The adverse event profile was primarily characterized by acute, manageable toxicities such as CRS and myelosuppression during the induction phase. No new or unexpected long-term safety signals emerged during the follow-up. We find, quite interestingly, in our study that Venetoclax-Blinatumomab Concurrent Group demonstrated a higher incidence of CRS compared to the Venetoclax-Blinatumomab Sequential Group. This may share mechanistic similarities with CAR T-cell therapy for ALL, where higher tumor burden correlates with increased CRS severity.19 All CRS events in our study were mild and transient, with no severe complications or early mortality. This suggests that simultaneous administration of these two agents is feasible in newly diagnosed patients following adequate pretreatment. Based on these cohort results, we have initiated a prospective clinical trial to validate the efficacy of this regimen, which is currently ongoing.

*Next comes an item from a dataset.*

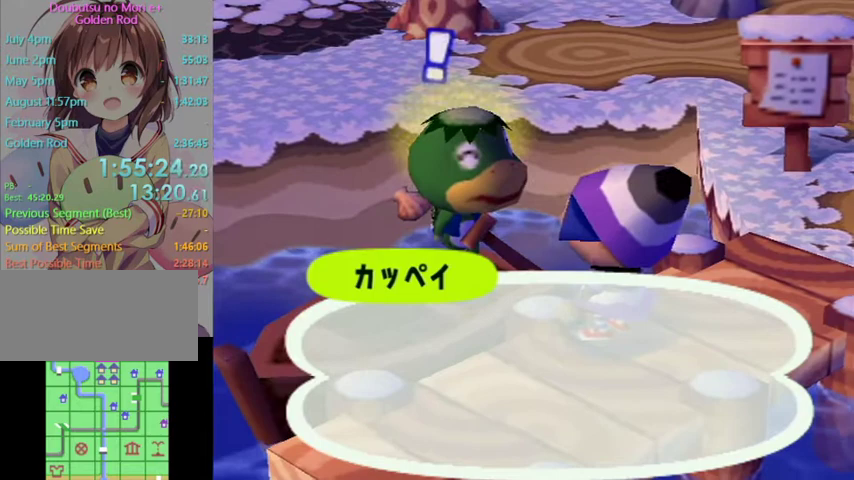
{"buttons": [], "left_stick": "center", "right_stick": "center", "events": [[33, "B", "up"], [67, "A", "up"], [100, "A", "down"], [133, "B", "down"], [167, "B", "up"], [200, "A", "up"], [267, "A", "down"], [267, "B", "down"], [333, "A", "up"], [333, "B", "up"], [433, "A", "down"], [467, "B", "down"], [500, "A", "up"], [500, "B", "up"]]}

Although this study proposed a new non-cytotoxic treatment, there are still some limitations. The retrospective design and small sample size limited the statistical power. Median follow-up duration was relatively short, which caused the reliability of survival outcome worth reconfirming. The heterogeneity of post-remission consolidation therapy (such as blinatumumab monotherapy, multi-drug chemotherapy or allogeneic HSCT) introduced a confounding variable, making it difficult to determine the impact of induction regimens on long-term survival. It is worth noting that our work specifically focuses on the induction phase, aiming to improve frontline therapy for patients with newly diagnosed B-ALL who have poor tolerance to conventional chemotherapy.

Conclusion

This retrospective study demonstrates that the combination of blinatumomab and venetoclax represents an effective and safe induction regimen for patients with newly diagnosed Ph-negative B-ALL. The regimen facilitates rapid CR with favorable tolerability, providing a valuable therapeutic alternative for patients ineligible for intensive chemotherapy. These findings warrant further investigation into blinatumomab as frontline therapy for B-ALL and the therapeutic potential of venetoclax in B-ALL management.

Data Sharing Statement

The datasets generated during and/or analysed during the current study are available from the corresponding author on reasonable request.

Ethics Approval

The study protocol complied with the Declaration of Helsinki and was approved by the Institutional Review Board of Jiangsu Province Hospital (approval No. 2025-SR-551). Written informed consent was waived due to the retrospective nature of the study, with all patient data anonymized prior to analysis.

Consent to Participate

Not applicable because of the retrospective nature of the study. The patients were informed through the medical letters about the use of their data for research purposes.

Consent to Publish

All authors provided consent for publication.

Funding

The authors declare that no funds, grants, or other support were received during the preparation of this manuscript.

Disclosure

The authors have no relevant financial or non-financial interests to disclose for this work.